- [PROBLEM REQUIREMENTS] Go to the line holding "130 129 67.31" in the entries below and write out exactly every line down to and including the line holding "239 324 3.60".

***** EXERCISE MATERIAL

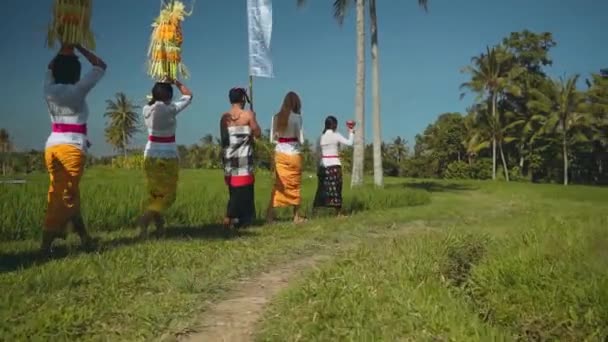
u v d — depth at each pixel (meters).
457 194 18.39
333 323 3.32
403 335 3.09
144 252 5.40
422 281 3.96
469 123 51.66
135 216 7.86
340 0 19.41
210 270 4.91
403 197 13.04
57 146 5.23
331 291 3.89
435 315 3.27
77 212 5.54
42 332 3.15
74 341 3.11
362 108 17.70
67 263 4.71
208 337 3.37
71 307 3.57
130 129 67.31
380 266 4.61
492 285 3.88
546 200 15.79
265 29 8.75
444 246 5.18
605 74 49.09
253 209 7.53
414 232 7.71
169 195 6.50
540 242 4.71
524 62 49.28
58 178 5.28
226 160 7.38
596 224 5.55
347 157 51.12
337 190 9.45
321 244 6.64
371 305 3.56
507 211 11.39
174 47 6.52
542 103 45.56
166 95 6.43
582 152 48.16
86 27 5.30
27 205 7.20
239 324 3.60
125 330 3.31
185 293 4.16
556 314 3.24
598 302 3.19
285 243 6.47
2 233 6.70
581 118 44.84
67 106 5.22
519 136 48.78
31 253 5.46
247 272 5.05
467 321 3.18
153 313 3.60
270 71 8.76
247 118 7.33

**********

- [RESPONSE AREA]
130 129 67.31
380 266 4.61
492 285 3.88
546 200 15.79
265 29 8.75
444 246 5.18
605 74 49.09
253 209 7.53
414 232 7.71
169 195 6.50
540 242 4.71
524 62 49.28
58 178 5.28
226 160 7.38
596 224 5.55
347 157 51.12
337 190 9.45
321 244 6.64
371 305 3.56
507 211 11.39
174 47 6.52
542 103 45.56
166 95 6.43
582 152 48.16
86 27 5.30
27 205 7.20
239 324 3.60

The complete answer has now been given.